▸ Texte source:
Intitulé ‘’Sanokho ou le métier du rire’’, cet ouvrage descriptif et analytique est publié aux éditions L’Harmattan. Il peut valablement nourrir l’ambition de réconcilier les Sénégalais avec un artiste intemporel mais incompris de son vivant, qui a ‘’payé de sa personne tous les stéréotypes et préjugés, négatifs, stigmatisant les artistes et la personne controversée qu’il a été ou qu’il a, peut-être, voulu être.’’.

Sanokho ou Mamadou Sanokho de son vrai nom est né le 8 avril 1955 à Dakar au quartier populaire de la Médina. Décédé le 21 avril 1994 à l’hôpital Principal de Dakar, à la suite d’un accident de la circulation intervenu le 15 avril 1994, il est enterré au cimetière de Pikine.

Selon certains témoignages, il aurait commencé ses prestations en prison avant d’être révélé, vers 1981, par l’émission Télé variétés de l'ex-ORTS. Même condamné plusieurs fois à des peines de prison, Sanokho ne peut être considéré comme un criminel, mais plutôt ‘’un bandit sympathique’’, selon l’auteur.

‘’Il portait en lui les stigmates de la prison, mais aussi les préjugés et les tares qui accompagnent les repris de justice et qui l’ont peut-être empêché de jouir de la notoriété comme il se devait. Mais il a quand même connu la célébrité de son vivant, et ses imitateurs le maintiennent en vie’’, relève l’universitaire.

De son point de vue, ‘’(…) le vocabulaire dépouillé qui accompagnait (son traitement) des sujets encore tabous dans sa société, comme le sexe et la prostitution, contribuait à le confiner hors du champ du +socialement+ ou du +politiquement correct+’’.

‘’Il s’agit presque d’une tragédie humaine quand on compare la pureté du génie de l’artiste à qui cet ouvrage est consacré, à cette vie de misère où l’a conduit fatalement son métier, sans compter cette mort effroyable, ce sort funeste sous les roues d’un +Car Rapide+’’, estime le poète Amadou Lamine Sall, dans la préface de ce livre de 150 pages ‘’(…) douloureux, révoltant, injuste, émouvant et beau’’.

‘’J’au lu ce livre comme une blessure. L’hommage peut être une blessure’’, confesse-t-il. ‘’Il nous filme et nous restitue un homme, un artiste à l’intelligence brillante, au talent si étonnant qu’il devient un miracle’’, note ensuite Amadou Lamine Sall, en parlant de l’auteur Omar Guèye, enseignant au département d’histoire de la Faculté des lettres et sciences humaines de l’Université Cheikh Anta Diop de Dakar.

▸ Consignes:
1. Répondez à ces questions sur l'extrait consacré à Sanokho :
(a) Dans quel quartier de Dakar Sanokho est-il né ?
(b) Vers quelle année et grâce à quelle émission a-t-il été révélé ?
(c) Combien de pages compte le livre ?
2. Écrivez la suite de l'extrait sur Sanokho, juste après sa dernière phrase.
Les items n'ont aucun rôle dans ce travail.

▸ Les données:

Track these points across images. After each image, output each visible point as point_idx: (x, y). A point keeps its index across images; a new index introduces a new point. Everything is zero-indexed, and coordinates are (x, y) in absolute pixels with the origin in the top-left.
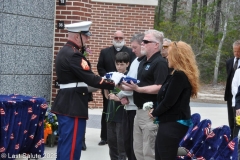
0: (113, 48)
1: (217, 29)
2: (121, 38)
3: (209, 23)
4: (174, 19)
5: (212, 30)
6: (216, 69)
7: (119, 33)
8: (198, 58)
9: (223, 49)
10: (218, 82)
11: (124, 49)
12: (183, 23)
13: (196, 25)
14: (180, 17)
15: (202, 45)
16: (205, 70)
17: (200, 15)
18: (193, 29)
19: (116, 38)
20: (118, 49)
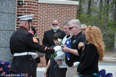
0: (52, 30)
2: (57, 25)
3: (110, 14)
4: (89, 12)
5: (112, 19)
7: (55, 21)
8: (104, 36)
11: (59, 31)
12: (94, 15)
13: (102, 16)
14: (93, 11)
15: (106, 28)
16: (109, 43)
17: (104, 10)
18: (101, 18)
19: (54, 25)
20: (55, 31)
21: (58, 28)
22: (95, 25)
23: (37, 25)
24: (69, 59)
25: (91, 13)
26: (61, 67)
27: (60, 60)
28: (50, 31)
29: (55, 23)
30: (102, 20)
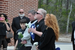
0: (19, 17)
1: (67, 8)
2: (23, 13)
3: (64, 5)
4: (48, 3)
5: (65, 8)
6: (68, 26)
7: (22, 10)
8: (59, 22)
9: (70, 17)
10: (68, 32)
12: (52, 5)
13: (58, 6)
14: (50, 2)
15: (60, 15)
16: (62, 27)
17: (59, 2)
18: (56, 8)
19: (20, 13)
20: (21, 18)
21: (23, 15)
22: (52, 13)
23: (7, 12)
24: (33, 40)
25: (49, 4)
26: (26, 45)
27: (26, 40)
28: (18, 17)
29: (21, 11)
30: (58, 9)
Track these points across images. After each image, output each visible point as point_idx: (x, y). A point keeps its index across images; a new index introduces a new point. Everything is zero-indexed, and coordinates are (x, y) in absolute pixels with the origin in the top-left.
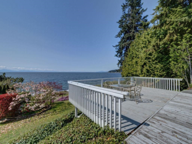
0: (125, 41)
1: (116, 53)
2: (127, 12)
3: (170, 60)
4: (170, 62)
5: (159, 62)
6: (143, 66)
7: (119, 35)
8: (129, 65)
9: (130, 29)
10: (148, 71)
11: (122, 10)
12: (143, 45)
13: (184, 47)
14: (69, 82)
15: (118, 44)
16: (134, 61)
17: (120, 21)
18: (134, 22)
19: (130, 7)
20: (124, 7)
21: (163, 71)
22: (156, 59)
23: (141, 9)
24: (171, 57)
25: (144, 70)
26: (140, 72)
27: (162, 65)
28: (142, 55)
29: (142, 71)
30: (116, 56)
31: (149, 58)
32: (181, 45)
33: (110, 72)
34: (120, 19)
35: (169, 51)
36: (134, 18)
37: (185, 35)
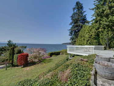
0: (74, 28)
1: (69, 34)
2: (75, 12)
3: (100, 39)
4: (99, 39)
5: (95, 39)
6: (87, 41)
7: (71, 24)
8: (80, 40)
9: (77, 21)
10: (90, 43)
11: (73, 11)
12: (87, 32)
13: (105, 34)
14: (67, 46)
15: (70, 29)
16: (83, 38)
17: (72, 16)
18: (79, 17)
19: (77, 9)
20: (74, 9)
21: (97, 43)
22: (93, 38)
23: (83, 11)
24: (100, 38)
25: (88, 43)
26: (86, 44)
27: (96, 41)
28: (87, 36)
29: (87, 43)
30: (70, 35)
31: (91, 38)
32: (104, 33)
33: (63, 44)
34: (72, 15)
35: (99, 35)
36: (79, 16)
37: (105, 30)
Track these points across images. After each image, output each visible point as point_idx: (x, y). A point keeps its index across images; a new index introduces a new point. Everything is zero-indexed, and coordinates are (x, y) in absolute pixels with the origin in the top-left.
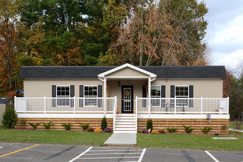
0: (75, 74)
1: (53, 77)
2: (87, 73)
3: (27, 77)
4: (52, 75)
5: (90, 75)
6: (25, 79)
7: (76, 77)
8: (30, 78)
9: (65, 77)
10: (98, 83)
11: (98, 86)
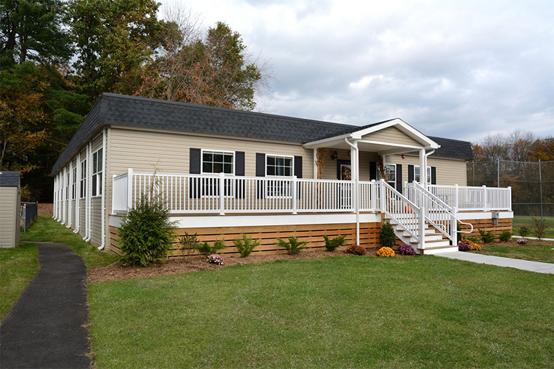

▸ Corrigé:
1.
(a) Dans le quartier populaire de la Médina.
(b) Vers 1981, grâce à l'émission Télé variétés de l'ex-ORTS.
(c) 150 pages.

2.
‘’Pour ceux que l’âge a permis de connaître l’artiste Sanokho ou d’avoir vécu à l’époque ou officiait ce génie pur sucre, il n’est pas plus douloureux et plus injuste que la vie de ce troubadour hors norme, à qui Dieu avait donné un don rare, lui ôtant toutefois toute bourse monétaire’’, souligne le préfacier.

‘’Ce qui distingue Sanokho des autres, de tous les autres, ajoute Amadou Lamine Sall, c’est qu’il avait du métier alors que les autres ont du travail à remettre chaque jour sur le grill. Sanokho, c’était de la pure confiture (…)’’.

‘’Amuseur public, délinquant sympathique, moraliste, messager caché ou artiste incompris, Sanokho, de son nom d’artiste, ou Nokho comme il aimait s’appeler, a (…) été le miroir de son temps, un témoin de son époque, un riche en thèmes, un régulateur social sans en avoir l’air, ni en donner l’air, un précurseur d’une forme d’art au Sénégal – l’imitation – et surtout un visionnaire’’, soutient pour sa part l’auteur Omar Guèye, titulaire d’un MBA en gestion du patrimoine culturel de l’Université internationale francophone Léopold Sédar Senghor d’Alexandrie.

‘’En effet, bien plus tard, à la fin des années 1990 et surtout au début des années 2000 jusqu’à nos jours, les pouvoirs publics sont confrontés aux problèmes que Sanokho posait en faisant rire, dans toute leur plénitude, signale M. Guèye. C’est le cas, notamment, de la question de l’encombrement urbain de la capitale, le débat sur l’exode rural, le chômage des jeunes, le développement du monde rural, l’inadéquation des infrastructures à l’évolution urbaine, les ordures, la mendicité, la prostitution et la petite délinquance, entre autres’’.

‘’Comme dans un cinéma, il avait créé ses +acteurs+ qui avaient tous une certaine originalité, tant au plan culturel que celui du caractère : Samba Yoro Poulo, Ngor Diégane Ndour, Amadou Oury Diallo et autre Yigo Sankharé’’, analyse Omar Guèye, affirmant que ‘’les scientifiques (sociologues, psychiatres, anthropologues, historiens ou géographes) peuvent l’étudier avec des regards croisés ou décortiquer la matière qu’il met à leur disposition’’, surtout s’il est fait abstraction de ses moments de dérapages qui le rendent vulgaire et indigeste pour beaucoup de gens.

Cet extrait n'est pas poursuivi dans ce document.